### Study text
◆ ◆ ◆ ◆ ◆ ◆ ◆
Farmhouse Shepherd’s Pie

shepherd's pie with potato crust

Farmhouse Shepherd’s Pie is a rustic Irish casserole with ground lamb, gravy, and veggies topped with a cheddar mash — it’s the ultimate comfort food,

farmhouse shepherd's pie on a wooden table

my farmhouse shepherd’s pie is classic comfort food

This is a hearty lamb casserole with the surprise of  parsnips, and turnips in the mix. I top it off with mashed potatoes enriched with some good Irish cheddar. It doesn’t get any warmer or cozier, and the flavor of the heartier fall veggies is a nice change from the traditional carrots and peas.

what you’ll need:

  • ground lamb
  • yellow onion
  • parsnip
  • turnip
  • olive oil
  • butter
  • flour
  • broth
  • mashed potatoes ~ I used instant for convenience
  • cheddar cheese

The process has a few stages, but all simple. I brown the meat and remove it into the casserole dish. I sauté the veggies for a few minutes, then give the pan a hit of stock and cover it so they can get a chance to tenderize. Then I remove them to the casserole with the lamb. Next I make the gravy in the same pan. Some butter and flour, a little seasonings and extra flavor enhancers, and the rest of the beef stock. It thickens as it comes to a simmer, and then everything gets piled into the casserole.
◆ ◆ ◆ ◆ ◆ ◆ ◆
### Record set
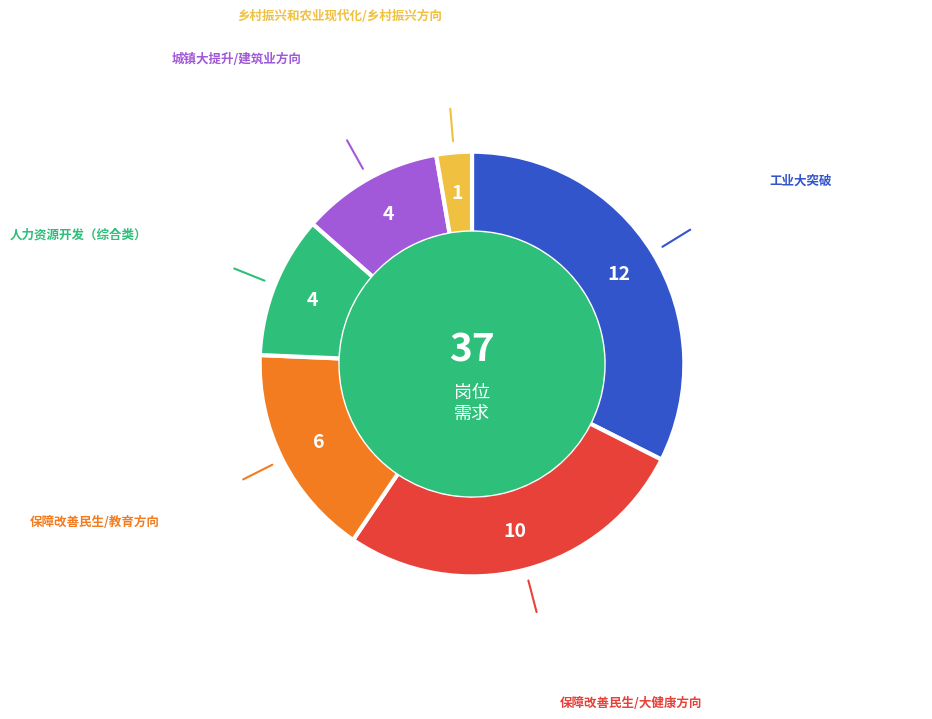

Is the sum of 城镇大提升/建筑业方向 and 乡村振兴和农业现代化/乡村振兴方向 greater than half?

No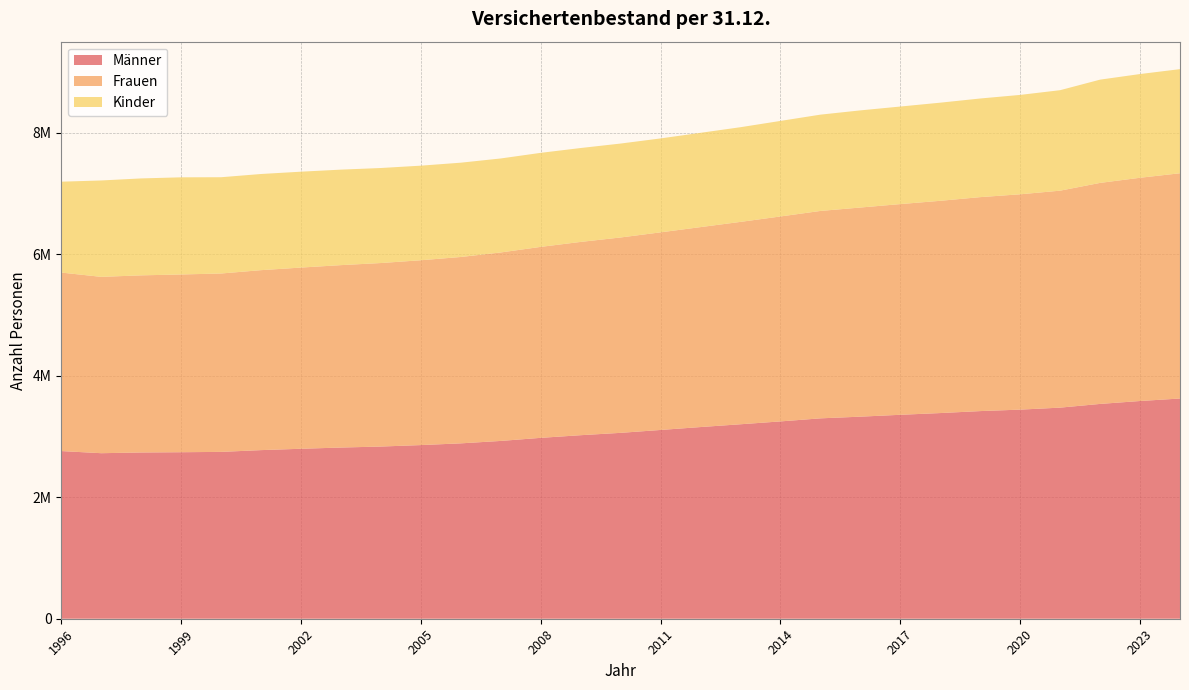

Reading left to right, extract all data points from this chart.

Männer: 1996=2760146	1997=2725064	1998=2736949	1999=2741177	2000=2746615	2001=2775829	2002=2798041	2003=2818135	2004=2834642	2005=2858735	2006=2887156	2007=2927022	2008=2977802	2009=3021437	2010=3060091	2011=3107638	2012=3155476	2013=3201410	2014=3248333	2015=3298766	2016=3326508	2017=3357310	2018=3385863	2019=3418236	2020=3442399	2021=3475191	2022=3536301	2023=3584278	2024=3625220
Frauen: 1996=2938608	1997=2902973	1998=2915969	1999=2926032	2000=2936748	2001=2962533	2002=2982916	2003=3002978	2004=3021025	2005=3042765	2006=3068025	2007=3102846	2008=3143748	2009=3181817	2010=3216359	2011=3253232	2012=3291504	2013=3331570	2014=3373934	2015=3414414	2016=3442828	2017=3468628	2018=3494165	2019=3522341	2020=3544939	2021=3571867	2022=3638597	2023=3675164	2024=3708457
Kinder: 1996=1496000	1997=1586768	1998=1595685	1999=1599325	2000=1584748	2001=1582925	2002=1578408	2003=1572075	2004=1564307	2005=1556975	2006=1552364	2007=1547264	2008=1548061	2009=1545668	2010=1546183	2011=1546149	2012=1552289	2013=1558610	2014=1572798	2015=1585203	2016=1599255	2017=1605953	2018=1615435	2019=1623618	2020=1636113	2021=1654022	2022=1699657	2023=1707484	2024=1713780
◆ ◆ ◆ ◆ ◆ ◆ ◆
### Check your understanding
A) In the shepherd's pie text, which two vegetables are added to the lamb casserole instead of the traditional carrots and peas?
B) Reproduce the shepherd's pie text word for word from "This is a hearty" to "carrots and peas.".

### Solutions by task
A) Parsnips and turnips.

B)
This is a hearty lamb casserole with the surprise of  parsnips, and turnips in the mix. I top it off with mashed potatoes enriched with some good Irish cheddar. It doesn’t get any warmer or cozier, and the flavor of the heartier fall veggies is a nice change from the traditional carrots and peas.